Instruction
Format every line of the records below as a JSON array of strings, with one string per line and any blank lines omitted.

Material
+===+
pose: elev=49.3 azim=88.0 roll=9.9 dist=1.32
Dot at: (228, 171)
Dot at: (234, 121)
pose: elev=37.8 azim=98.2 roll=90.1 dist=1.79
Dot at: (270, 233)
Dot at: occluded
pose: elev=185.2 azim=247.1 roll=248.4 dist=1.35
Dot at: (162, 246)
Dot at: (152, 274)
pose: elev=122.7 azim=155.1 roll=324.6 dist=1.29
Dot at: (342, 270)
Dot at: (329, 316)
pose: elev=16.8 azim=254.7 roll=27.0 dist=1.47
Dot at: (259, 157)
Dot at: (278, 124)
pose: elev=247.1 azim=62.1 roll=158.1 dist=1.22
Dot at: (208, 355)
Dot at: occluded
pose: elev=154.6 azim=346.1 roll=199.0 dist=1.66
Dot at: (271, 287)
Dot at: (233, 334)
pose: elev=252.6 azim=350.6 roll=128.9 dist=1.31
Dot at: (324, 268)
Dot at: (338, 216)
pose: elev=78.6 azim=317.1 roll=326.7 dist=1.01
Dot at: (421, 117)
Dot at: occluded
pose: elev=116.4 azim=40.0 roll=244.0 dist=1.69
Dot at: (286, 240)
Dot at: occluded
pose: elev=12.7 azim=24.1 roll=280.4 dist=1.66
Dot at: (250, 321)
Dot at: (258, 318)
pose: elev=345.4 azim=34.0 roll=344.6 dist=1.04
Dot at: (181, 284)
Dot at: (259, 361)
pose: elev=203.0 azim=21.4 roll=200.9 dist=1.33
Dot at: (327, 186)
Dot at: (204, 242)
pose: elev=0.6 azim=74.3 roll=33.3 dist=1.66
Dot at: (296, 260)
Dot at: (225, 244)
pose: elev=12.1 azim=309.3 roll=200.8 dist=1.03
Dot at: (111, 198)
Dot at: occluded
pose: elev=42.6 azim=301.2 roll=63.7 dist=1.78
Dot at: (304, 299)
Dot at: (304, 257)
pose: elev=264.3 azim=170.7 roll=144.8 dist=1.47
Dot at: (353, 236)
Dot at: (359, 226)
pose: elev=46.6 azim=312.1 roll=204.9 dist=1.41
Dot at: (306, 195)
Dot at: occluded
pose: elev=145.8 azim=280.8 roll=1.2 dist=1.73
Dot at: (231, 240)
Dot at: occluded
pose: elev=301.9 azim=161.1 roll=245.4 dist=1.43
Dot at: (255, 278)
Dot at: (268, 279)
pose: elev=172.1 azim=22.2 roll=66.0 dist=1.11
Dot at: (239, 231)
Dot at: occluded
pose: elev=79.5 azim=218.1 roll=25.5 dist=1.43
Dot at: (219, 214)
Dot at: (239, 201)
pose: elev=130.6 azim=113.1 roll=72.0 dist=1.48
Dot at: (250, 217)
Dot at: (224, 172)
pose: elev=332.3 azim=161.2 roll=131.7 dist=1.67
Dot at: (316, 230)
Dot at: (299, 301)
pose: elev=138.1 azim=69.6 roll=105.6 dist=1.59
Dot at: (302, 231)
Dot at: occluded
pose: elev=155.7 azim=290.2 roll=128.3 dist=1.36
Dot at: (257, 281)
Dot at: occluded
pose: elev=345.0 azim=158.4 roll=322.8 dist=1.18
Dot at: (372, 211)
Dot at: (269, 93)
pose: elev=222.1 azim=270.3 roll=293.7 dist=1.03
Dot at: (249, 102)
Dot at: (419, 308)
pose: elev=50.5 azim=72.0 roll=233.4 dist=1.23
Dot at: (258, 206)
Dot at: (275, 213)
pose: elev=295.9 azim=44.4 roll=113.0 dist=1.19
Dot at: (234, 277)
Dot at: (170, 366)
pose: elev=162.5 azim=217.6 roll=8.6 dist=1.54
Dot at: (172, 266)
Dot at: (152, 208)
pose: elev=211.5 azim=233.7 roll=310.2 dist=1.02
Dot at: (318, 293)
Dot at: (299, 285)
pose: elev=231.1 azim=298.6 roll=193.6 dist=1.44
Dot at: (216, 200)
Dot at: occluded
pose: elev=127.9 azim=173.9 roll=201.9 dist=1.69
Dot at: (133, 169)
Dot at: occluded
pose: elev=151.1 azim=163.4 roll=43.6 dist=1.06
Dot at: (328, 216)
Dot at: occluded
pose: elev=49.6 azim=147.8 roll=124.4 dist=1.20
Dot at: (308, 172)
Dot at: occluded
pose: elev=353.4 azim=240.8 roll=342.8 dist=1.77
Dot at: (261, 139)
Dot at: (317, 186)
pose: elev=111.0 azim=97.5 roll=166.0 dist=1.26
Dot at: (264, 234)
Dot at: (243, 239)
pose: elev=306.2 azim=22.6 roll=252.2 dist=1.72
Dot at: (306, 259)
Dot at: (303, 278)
+===+
Output below
[
  "pose: elev=49.3 azim=88.0 roll=9.9 dist=1.32",
  "Dot at: (228, 171)",
  "Dot at: (234, 121)",
  "pose: elev=37.8 azim=98.2 roll=90.1 dist=1.79",
  "Dot at: (270, 233)",
  "Dot at: occluded",
  "pose: elev=185.2 azim=247.1 roll=248.4 dist=1.35",
  "Dot at: (162, 246)",
  "Dot at: (152, 274)",
  "pose: elev=122.7 azim=155.1 roll=324.6 dist=1.29",
  "Dot at: (342, 270)",
  "Dot at: (329, 316)",
  "pose: elev=16.8 azim=254.7 roll=27.0 dist=1.47",
  "Dot at: (259, 157)",
  "Dot at: (278, 124)",
  "pose: elev=247.1 azim=62.1 roll=158.1 dist=1.22",
  "Dot at: (208, 355)",
  "Dot at: occluded",
  "pose: elev=154.6 azim=346.1 roll=199.0 dist=1.66",
  "Dot at: (271, 287)",
  "Dot at: (233, 334)",
  "pose: elev=252.6 azim=350.6 roll=128.9 dist=1.31",
  "Dot at: (324, 268)",
  "Dot at: (338, 216)",
  "pose: elev=78.6 azim=317.1 roll=326.7 dist=1.01",
  "Dot at: (421, 117)",
  "Dot at: occluded",
  "pose: elev=116.4 azim=40.0 roll=244.0 dist=1.69",
  "Dot at: (286, 240)",
  "Dot at: occluded",
  "pose: elev=12.7 azim=24.1 roll=280.4 dist=1.66",
  "Dot at: (250, 321)",
  "Dot at: (258, 318)",
  "pose: elev=345.4 azim=34.0 roll=344.6 dist=1.04",
  "Dot at: (181, 284)",
  "Dot at: (259, 361)",
  "pose: elev=203.0 azim=21.4 roll=200.9 dist=1.33",
  "Dot at: (327, 186)",
  "Dot at: (204, 242)",
  "pose: elev=0.6 azim=74.3 roll=33.3 dist=1.66",
  "Dot at: (296, 260)",
  "Dot at: (225, 244)",
  "pose: elev=12.1 azim=309.3 roll=200.8 dist=1.03",
  "Dot at: (111, 198)",
  "Dot at: occluded",
  "pose: elev=42.6 azim=301.2 roll=63.7 dist=1.78",
  "Dot at: (304, 299)",
  "Dot at: (304, 257)",
  "pose: elev=264.3 azim=170.7 roll=144.8 dist=1.47",
  "Dot at: (353, 236)",
  "Dot at: (359, 226)",
  "pose: elev=46.6 azim=312.1 roll=204.9 dist=1.41",
  "Dot at: (306, 195)",
  "Dot at: occluded",
  "pose: elev=145.8 azim=280.8 roll=1.2 dist=1.73",
  "Dot at: (231, 240)",
  "Dot at: occluded",
  "pose: elev=301.9 azim=161.1 roll=245.4 dist=1.43",
  "Dot at: (255, 278)",
  "Dot at: (268, 279)",
  "pose: elev=172.1 azim=22.2 roll=66.0 dist=1.11",
  "Dot at: (239, 231)",
  "Dot at: occluded",
  "pose: elev=79.5 azim=218.1 roll=25.5 dist=1.43",
  "Dot at: (219, 214)",
  "Dot at: (239, 201)",
  "pose: elev=130.6 azim=113.1 roll=72.0 dist=1.48",
  "Dot at: (250, 217)",
  "Dot at: (224, 172)",
  "pose: elev=332.3 azim=161.2 roll=131.7 dist=1.67",
  "Dot at: (316, 230)",
  "Dot at: (299, 301)",
  "pose: elev=138.1 azim=69.6 roll=105.6 dist=1.59",
  "Dot at: (302, 231)",
  "Dot at: occluded",
  "pose: elev=155.7 azim=290.2 roll=128.3 dist=1.36",
  "Dot at: (257, 281)",
  "Dot at: occluded",
  "pose: elev=345.0 azim=158.4 roll=322.8 dist=1.18",
  "Dot at: (372, 211)",
  "Dot at: (269, 93)",
  "pose: elev=222.1 azim=270.3 roll=293.7 dist=1.03",
  "Dot at: (249, 102)",
  "Dot at: (419, 308)",
  "pose: elev=50.5 azim=72.0 roll=233.4 dist=1.23",
  "Dot at: (258, 206)",
  "Dot at: (275, 213)",
  "pose: elev=295.9 azim=44.4 roll=113.0 dist=1.19",
  "Dot at: (234, 277)",
  "Dot at: (170, 366)",
  "pose: elev=162.5 azim=217.6 roll=8.6 dist=1.54",
  "Dot at: (172, 266)",
  "Dot at: (152, 208)",
  "pose: elev=211.5 azim=233.7 roll=310.2 dist=1.02",
  "Dot at: (318, 293)",
  "Dot at: (299, 285)",
  "pose: elev=231.1 azim=298.6 roll=193.6 dist=1.44",
  "Dot at: (216, 200)",
  "Dot at: occluded",
  "pose: elev=127.9 azim=173.9 roll=201.9 dist=1.69",
  "Dot at: (133, 169)",
  "Dot at: occluded",
  "pose: elev=151.1 azim=163.4 roll=43.6 dist=1.06",
  "Dot at: (328, 216)",
  "Dot at: occluded",
  "pose: elev=49.6 azim=147.8 roll=124.4 dist=1.20",
  "Dot at: (308, 172)",
  "Dot at: occluded",
  "pose: elev=353.4 azim=240.8 roll=342.8 dist=1.77",
  "Dot at: (261, 139)",
  "Dot at: (317, 186)",
  "pose: elev=111.0 azim=97.5 roll=166.0 dist=1.26",
  "Dot at: (264, 234)",
  "Dot at: (243, 239)",
  "pose: elev=306.2 azim=22.6 roll=252.2 dist=1.72",
  "Dot at: (306, 259)",
  "Dot at: (303, 278)"
]